Document segment:
————
Regardless of what problem you are solving, an interpretable model will always be preferred because both the end-user and your boss/co-workers can understand what your model is doing. Model Interpretability also helps you debug your model by giving you a chance to see what the model thinks is essential.
Furthermore, you can use interpretable models to combat the common belief that Machine Learning algorithms are black boxes and that we humans aren't capable of gaining any insights into how they work.
This article is the first in my series of articles to explain the different methods of achieving explainable machine learning/artificial intelligence.
Plan for this series
My series of articles will cover both theoretical and practical information about making machine learning explainable. The articles are structured in the following way:
Part 1: Machine Learning Model Interpretability (this article)
- What is Model Interpretation?
- Importance of Model Interpretation
- What features are important for the model?
- Understanding individual predictions
- How to get Feature importance for different types of models
- What are Partial Dependence plots, and how can they be used
- Local Interpretable Model-Agnostic Explanations (LIME)
- SHapley Additive exPlanations (shap values)
Why is interpretability in machine learning important?
Even today, data science and machine learning applications are still perceived as black boxes capable of magically solving a task that couldn't be solved without it. However, this isn't at all true; then, for a data science project to succeed, the development team must understand the problem they are trying to solve and know what kind of model they need for the problem at hand.
However, considering that most business people won't have an intuitive understanding of the machine learning pipeline and therefore won't understand your fancy accuracy metrics or loss functions, you need another way to show them your model's performance.
Furthermore, good performance doesn't always mean that your model is doing the right thing, and therefore often, the following questions emerge:
- Why should I trust the model?
- How does the model make predictions?
Data scientists and researchers have been trying to answer these questions for several years now and have come up with multiple approaches to extract information about the decision process of machine learning models.
Some of these methods are model-specific, while others work for every model no matter the complexity. Speaking of complexity, every data scientist will know of the model interpretability vs. model performance trade-off, which says if we increase the complexity of the model, it will get harder to interpret it correctly.
Generally, linear models and tree-based models can be easily interpreted because of their intuitive way of getting to the predictions. Still, you might need to sacrifice accuracy since these models are simple and can easily under- or overfit depending on the problem.
On the other hand, you have more complex models like ensemble models (e.g., Random Forest, XGBoost, etc.) and deep neural networks, which are especially hard to interpret because of their complexity.
For real-world problems like fraud detection, self-driving cars, or loan lending, the model doesn't only need to perform well but also needs to be easily interpretable so we can see why a loan was/wasn't approved and use our domain expertise to validate or correct the decision.
Understanding Model Interpretation
As mentioned above, model interpretability tries to understand and explain the steps and decisions a machine learning model takes when making predictions. It gives us the ability to question the model's decision and learn about the following aspects.
- What features/attributes are important to the model? You should be able to extract information about what features are important and how features interact to create powerful information.
- Why did the model come to this conclusion? You should also have the ability to extract information about specific predictions to validate and justify why the model produced a certain result.
————
Stored rows:
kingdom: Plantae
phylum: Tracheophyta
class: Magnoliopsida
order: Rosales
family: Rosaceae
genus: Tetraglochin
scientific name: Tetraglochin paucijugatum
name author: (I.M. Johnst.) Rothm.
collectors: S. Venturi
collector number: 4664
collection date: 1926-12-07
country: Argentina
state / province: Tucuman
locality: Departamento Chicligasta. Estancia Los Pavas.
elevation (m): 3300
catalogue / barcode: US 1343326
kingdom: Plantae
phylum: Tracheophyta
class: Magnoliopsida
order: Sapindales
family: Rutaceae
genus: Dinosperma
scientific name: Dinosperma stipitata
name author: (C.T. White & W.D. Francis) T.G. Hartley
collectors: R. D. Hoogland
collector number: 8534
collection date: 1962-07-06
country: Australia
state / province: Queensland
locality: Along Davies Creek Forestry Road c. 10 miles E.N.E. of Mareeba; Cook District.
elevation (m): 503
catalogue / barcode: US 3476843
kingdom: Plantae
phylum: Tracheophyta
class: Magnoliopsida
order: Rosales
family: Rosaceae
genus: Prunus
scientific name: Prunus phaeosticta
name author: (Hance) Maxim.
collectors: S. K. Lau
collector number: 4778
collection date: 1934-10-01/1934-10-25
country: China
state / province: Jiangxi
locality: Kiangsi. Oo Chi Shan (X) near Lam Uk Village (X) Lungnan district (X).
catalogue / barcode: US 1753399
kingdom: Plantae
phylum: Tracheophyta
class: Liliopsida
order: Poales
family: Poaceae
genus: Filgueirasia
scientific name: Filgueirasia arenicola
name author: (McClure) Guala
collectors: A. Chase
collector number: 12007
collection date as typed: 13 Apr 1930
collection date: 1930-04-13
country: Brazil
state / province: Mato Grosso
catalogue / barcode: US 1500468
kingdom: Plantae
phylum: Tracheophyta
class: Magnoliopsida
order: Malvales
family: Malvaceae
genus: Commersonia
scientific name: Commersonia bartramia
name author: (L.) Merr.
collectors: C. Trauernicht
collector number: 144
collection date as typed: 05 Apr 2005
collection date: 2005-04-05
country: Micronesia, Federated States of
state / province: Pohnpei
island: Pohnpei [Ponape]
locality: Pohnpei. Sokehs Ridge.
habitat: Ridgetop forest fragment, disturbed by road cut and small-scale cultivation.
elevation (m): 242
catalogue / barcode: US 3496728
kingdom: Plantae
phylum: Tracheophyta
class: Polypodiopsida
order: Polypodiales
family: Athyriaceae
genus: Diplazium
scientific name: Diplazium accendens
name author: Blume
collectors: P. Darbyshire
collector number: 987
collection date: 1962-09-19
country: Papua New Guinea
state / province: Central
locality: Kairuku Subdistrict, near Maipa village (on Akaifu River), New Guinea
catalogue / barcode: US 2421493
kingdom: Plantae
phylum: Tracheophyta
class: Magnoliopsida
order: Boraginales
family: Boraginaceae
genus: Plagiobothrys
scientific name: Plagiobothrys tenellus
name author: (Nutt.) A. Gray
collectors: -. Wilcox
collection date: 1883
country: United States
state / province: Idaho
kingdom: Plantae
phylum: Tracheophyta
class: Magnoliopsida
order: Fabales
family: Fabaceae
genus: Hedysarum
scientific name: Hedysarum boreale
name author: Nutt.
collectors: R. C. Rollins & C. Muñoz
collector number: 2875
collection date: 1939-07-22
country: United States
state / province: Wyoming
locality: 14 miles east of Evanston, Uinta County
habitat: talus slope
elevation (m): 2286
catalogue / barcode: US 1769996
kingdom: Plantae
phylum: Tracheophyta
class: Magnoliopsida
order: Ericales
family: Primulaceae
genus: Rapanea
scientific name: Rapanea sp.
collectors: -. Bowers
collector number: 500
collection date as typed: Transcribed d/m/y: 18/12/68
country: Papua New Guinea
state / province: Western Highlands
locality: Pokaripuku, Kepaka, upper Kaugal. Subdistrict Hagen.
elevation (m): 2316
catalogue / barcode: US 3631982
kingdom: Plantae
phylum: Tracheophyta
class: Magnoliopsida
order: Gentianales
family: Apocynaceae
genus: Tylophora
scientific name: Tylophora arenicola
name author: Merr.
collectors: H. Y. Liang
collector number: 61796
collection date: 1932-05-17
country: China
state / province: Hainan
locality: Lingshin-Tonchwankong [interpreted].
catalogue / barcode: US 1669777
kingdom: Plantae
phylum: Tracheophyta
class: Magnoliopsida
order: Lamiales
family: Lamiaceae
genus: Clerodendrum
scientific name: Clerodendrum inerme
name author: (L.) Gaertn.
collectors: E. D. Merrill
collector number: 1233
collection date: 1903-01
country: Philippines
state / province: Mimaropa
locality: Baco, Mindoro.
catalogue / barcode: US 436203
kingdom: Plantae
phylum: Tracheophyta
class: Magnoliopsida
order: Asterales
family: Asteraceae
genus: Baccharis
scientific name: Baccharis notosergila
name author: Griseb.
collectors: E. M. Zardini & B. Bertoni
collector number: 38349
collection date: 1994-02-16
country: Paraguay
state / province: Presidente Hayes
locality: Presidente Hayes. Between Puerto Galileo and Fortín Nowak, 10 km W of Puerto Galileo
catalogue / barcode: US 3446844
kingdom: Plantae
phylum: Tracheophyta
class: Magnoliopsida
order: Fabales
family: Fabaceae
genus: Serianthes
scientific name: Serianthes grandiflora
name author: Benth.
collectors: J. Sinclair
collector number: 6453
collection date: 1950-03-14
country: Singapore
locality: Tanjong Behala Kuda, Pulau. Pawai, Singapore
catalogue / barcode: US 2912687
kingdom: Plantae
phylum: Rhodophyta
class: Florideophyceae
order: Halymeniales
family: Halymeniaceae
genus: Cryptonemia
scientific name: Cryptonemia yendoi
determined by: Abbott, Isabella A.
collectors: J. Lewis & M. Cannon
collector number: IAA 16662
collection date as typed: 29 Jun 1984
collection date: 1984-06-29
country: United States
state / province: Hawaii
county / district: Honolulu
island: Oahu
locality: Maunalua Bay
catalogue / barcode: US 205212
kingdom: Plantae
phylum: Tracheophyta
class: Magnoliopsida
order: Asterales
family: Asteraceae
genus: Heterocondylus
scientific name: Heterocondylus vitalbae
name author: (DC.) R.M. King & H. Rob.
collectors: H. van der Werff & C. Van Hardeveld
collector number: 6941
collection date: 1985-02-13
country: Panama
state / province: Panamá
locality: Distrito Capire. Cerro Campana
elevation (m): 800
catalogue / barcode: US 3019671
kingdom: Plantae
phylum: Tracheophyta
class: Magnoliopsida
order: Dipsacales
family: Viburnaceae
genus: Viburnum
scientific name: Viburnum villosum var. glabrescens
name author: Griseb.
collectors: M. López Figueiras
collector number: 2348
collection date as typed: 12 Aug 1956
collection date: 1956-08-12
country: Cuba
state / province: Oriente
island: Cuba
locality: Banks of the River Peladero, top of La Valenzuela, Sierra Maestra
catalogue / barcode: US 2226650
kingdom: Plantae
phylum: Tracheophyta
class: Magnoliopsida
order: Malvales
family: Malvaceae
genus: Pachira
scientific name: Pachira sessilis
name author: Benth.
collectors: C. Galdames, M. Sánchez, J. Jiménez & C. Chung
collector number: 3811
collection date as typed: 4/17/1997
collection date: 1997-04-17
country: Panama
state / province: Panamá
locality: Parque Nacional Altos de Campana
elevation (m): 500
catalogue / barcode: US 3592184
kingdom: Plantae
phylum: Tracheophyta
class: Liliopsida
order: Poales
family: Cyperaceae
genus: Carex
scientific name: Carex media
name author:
————
Written tasks:
[a] Answer these questions from the article on model interpretability:
(i) Which two kinds of models does it say can be easily interpreted?
(ii) What two questions does it say often come up because good performance doesn't always mean a model is doing the right thing?
(iii) Which real-world problems does it name as needing a model that is easy to interpret?
[b] Write the next part of the article on model interpretability, picking up after its last line.

Results by task:
[a]
(i) Linear models and tree-based models.
(ii) "Why should I trust the model?" and "How does the model make predictions?"
(iii) Fraud detection, self-driving cars, and loan lending.

[b]
Types of Model Interpretability
Data scientists and researchers have developed a lot of different types of model interpretability technics over the years. These technics can be categorized into different types as described in the excellent free online book "Interpretable Machine Learning, A Guide for Making Black Box Models Explainable" by Christoph Molnar.
Intrinsic or post hoc? Intrinsic interpretability refers to models that are considered interpretable due to their simple structure, such as linear models or trees. Post hoc interpretability refers to interpreting a black box model like a neural network or ensemble model by applying model interpretability methods like feature importance, partial dependence, or LIME after training the model.
Model-specific or model-agnostic? Model-specific interpretation tools are specific to a single model or group of models. These tools depend heavily on the working and capabilities of a specific model. In contrast, model-agnostic tools can be used on any machine learning model, no matter how complicated. These agnostic methods usually work by analyzing feature input and output pairs.
Local or global? Does the interpretation method explain an individual prediction or the entire model behavior?
What features are important, and how do they affect the predictions
How does the model behave in general? What features drive predictions? Which features are not worth the money and time it takes to collect them? These are all important questions a company might ask when considering building a machine learning solution for some task. Global model interpretability helps answer these questions by explaining what features are important, how they are important, and how they interact together.
The importance of a feature is the increase in the prediction error of the model after we permuted the feature’s values, which breaks the relationship between the feature and the true outcome. — Interpretable Machine Learning, A Guide for Making Black Box Models Explainable
Feature importance is a straightforward concept that is implemented in most of the major machine learning libraries, including Scikit Learn, XGBoost, and LightGBM.
A feature is considered important if shuffling its values increases the model error significantly because that means that the model relies on that feature for the prediction. In contrast, a feature is unimportant if shuffling its values does not affect the model's error.
Partial Dependence Plots (PDP)
While feature importance shows us what features are important, it doesn't give us information on the effect of a particular change in the feature. A partial dependence plot can show whether the relationship between the target and a feature is linear, exponential or more complex.
The partial function tells us the average marginal effect for a given value(s) of features S. It gets a PDP estimate for each unique value in the feature by forcing all data points to have the same feature value (e.g., replacing every value of a gender column with female).
For more information on how partial dependence plots work, check out the partial dependence plot section of Interpretable Machine Learning, A Guide for Making Black Box Models Explainable.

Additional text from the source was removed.